Convictions can be overturned thanks to new suspects, DNA evidence and cutting-edge investigative techniques. In Oxygen's new show Final Appeal (premieres Sunday, Jan 7 at 7/6c), exonerated football star Brian Banks and former prosecutor Loni Coombs take a deep dive into wrongful convictions. But some convictions seemed so iron-clad, so believed at the time that no one thought they would be overturned. Here are 5 of the most shocking wrongful convictions.
Central Park Five
The Central Park Five case involves five black and Latino teenagers from Harlem who were convicted of raping and attacking a white, female jogger in 1989. The racially-charged case made headlines, with even future-President Trump weighing in on their guilt. In 2002, a serial rapist confessed to the crime while behind bars and the men were let free. The case has become a marker to highlight problems of racial profiling and coercive interrogation tactics in crimes. In 2014, the City of New York awarded the five men $41 million for wrongfully imprisonment.
Death row is reserved for the worst offenders. In 1985, Kirk Bloodsworth was convicted of the rape and murder of a nine-year-old girl in Baltimore. Although he looked nothing like the sketch of the suspect, multiple witnesses identified him. He spent almost nine years behind bars and two of them, on death row. Upon release, he wanted to be exonerated. In 2004, Bloodworth was the first death row inmate to be exonerated using DNA evidence. Since then, several death row convictions have been similarly overturned.

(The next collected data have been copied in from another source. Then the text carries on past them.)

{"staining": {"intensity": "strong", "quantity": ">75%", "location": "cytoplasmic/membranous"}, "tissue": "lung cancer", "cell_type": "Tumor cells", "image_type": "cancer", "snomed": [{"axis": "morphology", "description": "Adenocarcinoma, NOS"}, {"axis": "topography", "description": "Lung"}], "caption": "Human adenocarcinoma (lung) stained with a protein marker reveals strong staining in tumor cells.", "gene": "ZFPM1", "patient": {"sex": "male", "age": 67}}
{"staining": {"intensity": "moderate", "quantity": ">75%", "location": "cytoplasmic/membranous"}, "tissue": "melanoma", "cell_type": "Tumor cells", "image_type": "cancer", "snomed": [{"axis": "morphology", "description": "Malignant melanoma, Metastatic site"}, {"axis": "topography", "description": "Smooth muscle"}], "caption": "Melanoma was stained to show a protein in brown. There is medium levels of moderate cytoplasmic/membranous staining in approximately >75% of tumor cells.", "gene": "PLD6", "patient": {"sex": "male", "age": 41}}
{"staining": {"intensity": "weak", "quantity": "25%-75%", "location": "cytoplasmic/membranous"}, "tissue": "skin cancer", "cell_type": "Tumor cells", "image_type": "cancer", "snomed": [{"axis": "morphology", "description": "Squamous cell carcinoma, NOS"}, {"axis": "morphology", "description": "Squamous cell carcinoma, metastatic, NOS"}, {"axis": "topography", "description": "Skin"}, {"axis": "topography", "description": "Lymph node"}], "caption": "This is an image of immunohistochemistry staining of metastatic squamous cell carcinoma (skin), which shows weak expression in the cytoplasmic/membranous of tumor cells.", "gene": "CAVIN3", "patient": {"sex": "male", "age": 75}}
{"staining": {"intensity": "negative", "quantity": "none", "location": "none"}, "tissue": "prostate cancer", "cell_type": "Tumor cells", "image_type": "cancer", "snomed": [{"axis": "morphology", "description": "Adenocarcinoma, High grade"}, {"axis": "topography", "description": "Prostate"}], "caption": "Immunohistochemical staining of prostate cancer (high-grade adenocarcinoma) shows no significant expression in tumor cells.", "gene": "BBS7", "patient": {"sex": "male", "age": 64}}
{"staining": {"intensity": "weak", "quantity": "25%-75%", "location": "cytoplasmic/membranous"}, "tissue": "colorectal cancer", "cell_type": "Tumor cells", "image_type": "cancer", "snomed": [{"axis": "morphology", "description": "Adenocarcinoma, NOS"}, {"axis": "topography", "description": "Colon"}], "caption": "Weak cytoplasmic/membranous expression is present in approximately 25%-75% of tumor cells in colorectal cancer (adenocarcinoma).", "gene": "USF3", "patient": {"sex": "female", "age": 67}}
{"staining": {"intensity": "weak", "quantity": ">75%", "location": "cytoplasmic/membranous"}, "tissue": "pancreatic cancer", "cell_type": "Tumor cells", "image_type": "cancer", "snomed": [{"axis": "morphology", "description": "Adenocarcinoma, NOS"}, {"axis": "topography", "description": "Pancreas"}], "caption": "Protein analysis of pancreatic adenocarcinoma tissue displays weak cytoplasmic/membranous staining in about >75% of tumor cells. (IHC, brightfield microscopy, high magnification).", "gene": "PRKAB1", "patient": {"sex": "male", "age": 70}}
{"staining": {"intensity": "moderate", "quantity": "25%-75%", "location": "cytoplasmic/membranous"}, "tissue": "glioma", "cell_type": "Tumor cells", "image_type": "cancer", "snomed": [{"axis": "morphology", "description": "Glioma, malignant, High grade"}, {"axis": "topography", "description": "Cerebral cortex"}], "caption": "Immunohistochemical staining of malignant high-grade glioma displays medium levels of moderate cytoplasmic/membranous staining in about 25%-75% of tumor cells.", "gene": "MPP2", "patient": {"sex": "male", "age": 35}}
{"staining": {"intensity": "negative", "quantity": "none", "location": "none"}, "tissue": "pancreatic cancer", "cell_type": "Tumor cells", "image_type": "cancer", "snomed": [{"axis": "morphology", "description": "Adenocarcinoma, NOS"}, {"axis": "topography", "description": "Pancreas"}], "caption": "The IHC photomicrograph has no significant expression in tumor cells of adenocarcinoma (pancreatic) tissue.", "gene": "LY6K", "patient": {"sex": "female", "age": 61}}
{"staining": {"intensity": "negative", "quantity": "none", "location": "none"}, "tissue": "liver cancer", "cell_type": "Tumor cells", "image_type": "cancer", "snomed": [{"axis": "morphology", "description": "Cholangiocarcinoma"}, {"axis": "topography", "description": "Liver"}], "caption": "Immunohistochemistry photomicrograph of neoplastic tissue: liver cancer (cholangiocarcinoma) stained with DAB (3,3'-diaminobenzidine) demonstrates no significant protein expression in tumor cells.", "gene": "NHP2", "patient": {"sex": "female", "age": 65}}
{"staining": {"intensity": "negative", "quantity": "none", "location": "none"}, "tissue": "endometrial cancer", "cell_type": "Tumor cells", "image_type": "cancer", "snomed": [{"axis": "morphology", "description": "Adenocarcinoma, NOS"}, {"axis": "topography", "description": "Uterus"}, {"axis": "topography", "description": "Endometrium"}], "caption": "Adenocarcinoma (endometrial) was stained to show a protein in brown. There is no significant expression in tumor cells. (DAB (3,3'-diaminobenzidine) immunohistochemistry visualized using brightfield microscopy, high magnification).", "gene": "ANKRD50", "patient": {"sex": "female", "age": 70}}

There's scenes in films and TV where a death row pardon comes down to the wire. Anthony Porter was 50 hours away from his death, for a 1982 shooting of a Chicago couple, when he was granted a delay to review his mental capacity. That gave Medill School of Journalism Professor David Protess, a private investigator and a team of students time to re-open the case. Another man confessed and Porter was released in 1999. Interestingly, that man's conviction was also vacated after the court found the tactics used by the private investigator and professor were not legal.
A family tragedy led to a wrongful conviction for James Richardson. In 1967, he was convicted in the poisoning deaths of his seven children. The babysitter, neighbor Betsy Reese, initially led the police to the poison. After 21 years in prison, including five on death row, a new theory changed the story. An aging Reese confessed something about "I killed those kids." Investigators re-opened the case and found out she was the last to feed the kids and had a personal grudge against Richardson. He was freed on April 25, 1989
A wrongful conviction ruined William Dillon's chances of baseball stardom. In 1981, the 21-year-old was being scouted by the Detroit Tigers. Days before tryouts, he was arrested for the beating death of James Dvorak. Although Dillon didn't fit the suspect's description and wasn't even at the same location as the victim at the time of the incident, he was convicted with a life sentence. In 2007, an appeal for DNA evidence was successful and Dillon was cleared. “I just want to inspire people and show them you can come from a place without hope," he shared with The Huffington Post before singing the national anthem at a baseball game.